TASKS AND EXERCISES
**1.** From the passage on corporate incentives, list every behavior that employees across industries are said to be incentivised toward.
**2.** Rewrite the passage on corporate incentives from "Devaluing Excellence: Instead" up to and including "ego over expertise.", putting "top performers" wherever "overachievers" appears.
**3.** Carry on the passage on corporate incentives from its final line.

Devaluing Excellence: Instead of rewarding exceptional contributions, the company creates a system where overachievers are overlooked, leaving them to dial back their efforts. The message is clear: providing too much value isn’t valued.
The Broader Impact
These examples are not isolated. Across industries, employees are incentivised to deliver less, stay silent, or even sabotage their own potential growth—all to protect themselves from systems that reward mediocrity, punish loyalty, and elevate ego over expertise.
These misaligned incentives and corporate dysfunctions are not just internal matters—they have far reaching effects that contribute to wider economic stagnation. Companies are killing innovation, limiting their own potential for growth, and in doing so, they are fuelling the very economic crisis they complain about.
The Solution?

PROVIDED RECORDS
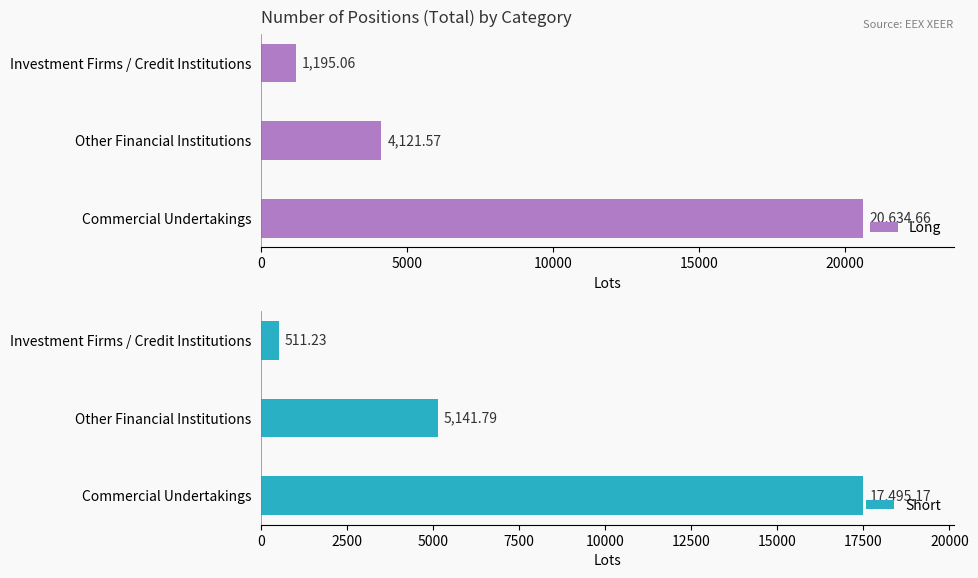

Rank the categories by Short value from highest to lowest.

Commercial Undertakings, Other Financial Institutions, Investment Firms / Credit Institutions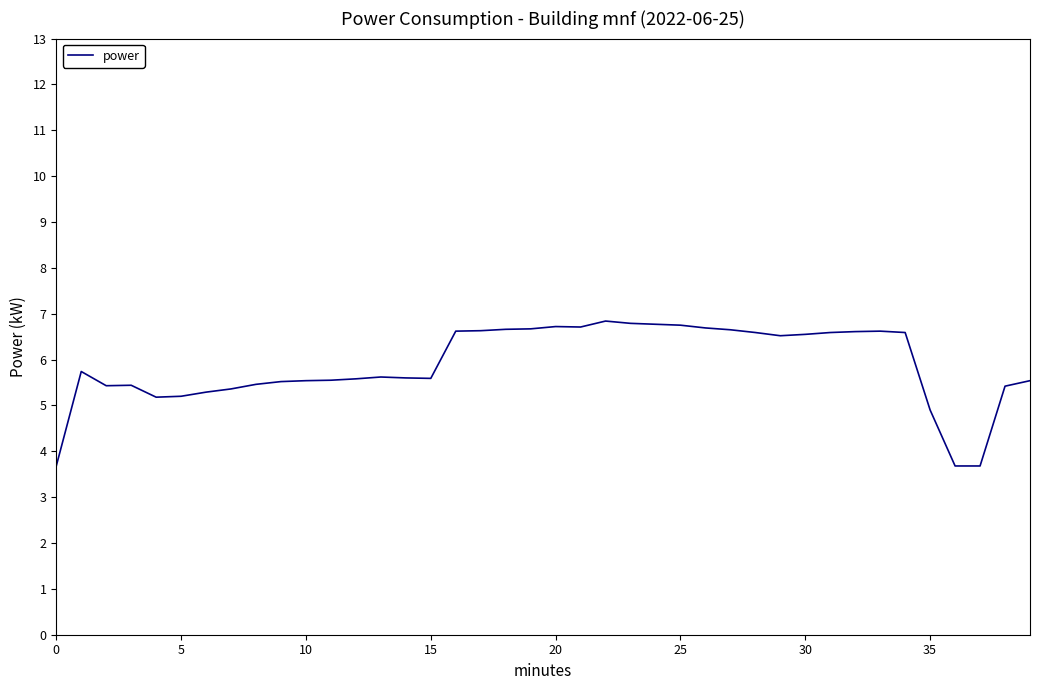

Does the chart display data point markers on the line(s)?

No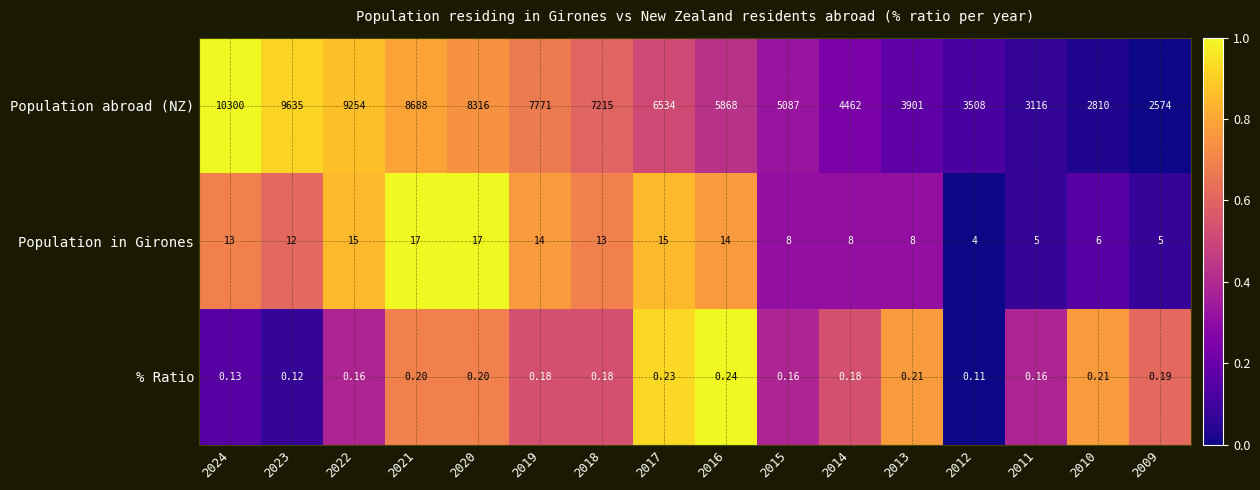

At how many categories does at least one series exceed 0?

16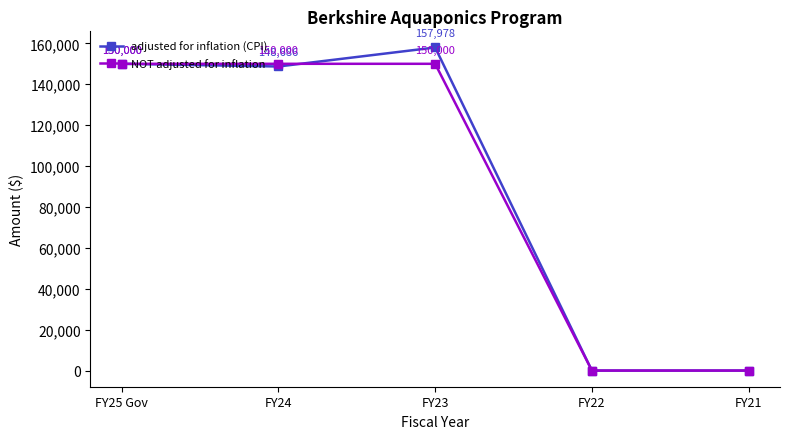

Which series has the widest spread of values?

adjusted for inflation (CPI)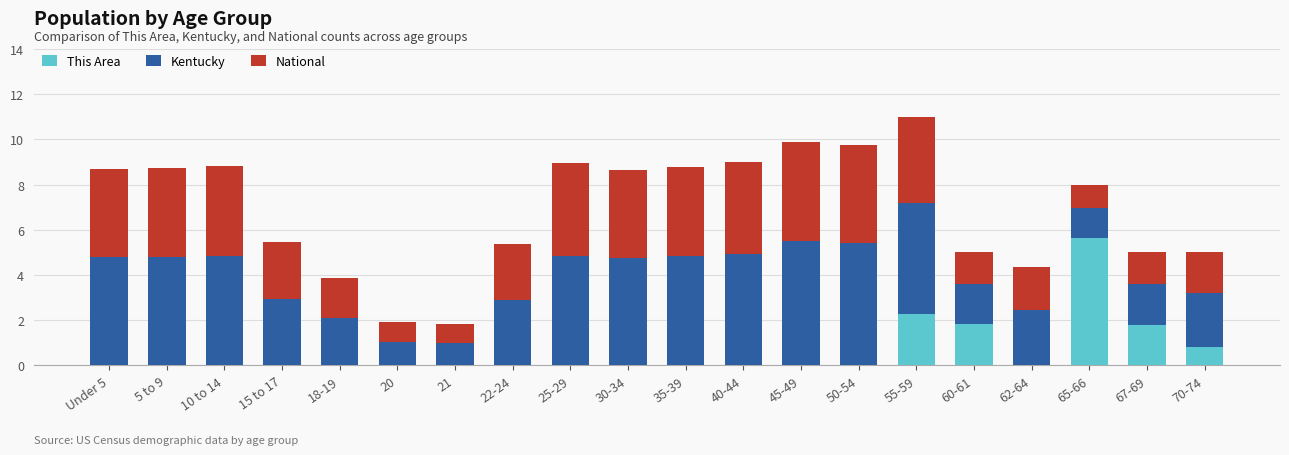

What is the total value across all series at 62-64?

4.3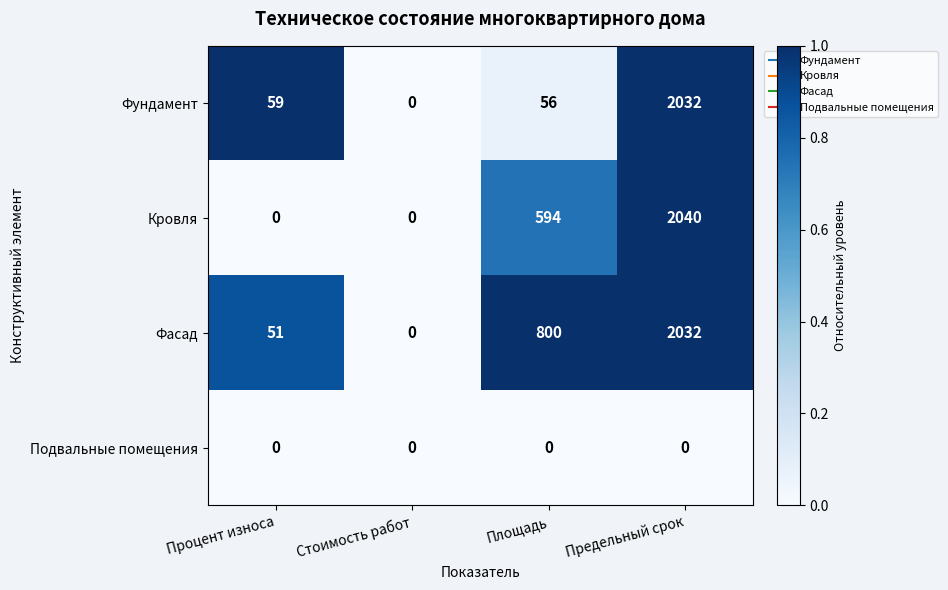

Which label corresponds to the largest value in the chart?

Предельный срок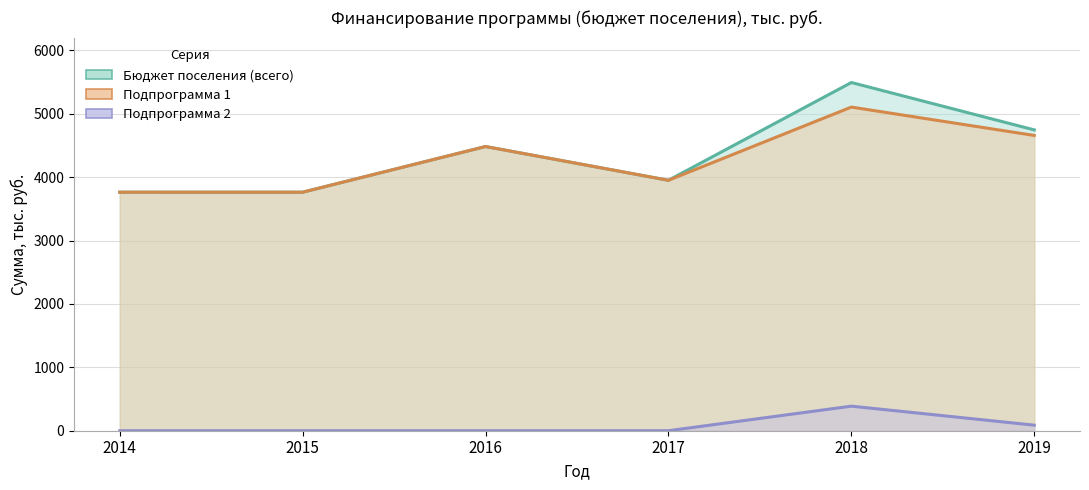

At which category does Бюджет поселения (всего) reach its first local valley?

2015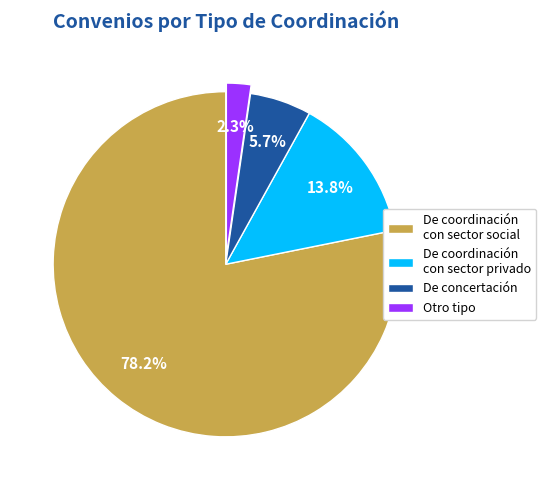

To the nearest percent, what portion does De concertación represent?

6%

ANSWERS BELOW
**1.**
- Delivering less
- Staying silent
- Sabotaging their own potential growth

**2.**
Devaluing Excellence: Instead of rewarding exceptional contributions, the company creates a system where top performers are overlooked, leaving them to dial back their efforts. The message is clear: providing too much value isn’t valued.
The Broader Impact
These examples are not isolated. Across industries, employees are incentivised to deliver less, stay silent, or even sabotage their own potential growth—all to protect themselves from systems that reward mediocrity, punish loyalty, and elevate ego over expertise.

**3.**
There is no easy solution. Once values are upside down, the whole system must be reset. Small changes won't cut it anymore. Many in the newer generations aren’t even starting their careers by choice. Meanwhile, older generations are opting for early retirement and leaving the corporate world behind for good. In between, millions are stuck in quiet quitting mode—mentally disengaged from their work just to survive and preserve their mental health.
Quiet quitting represents a full emotional disengagement from work. No one chooses it willingly; it’s a way of acknowledging that the company doesn't truly want to make money, doesn’t want to perform, and doesn’t want to be successful.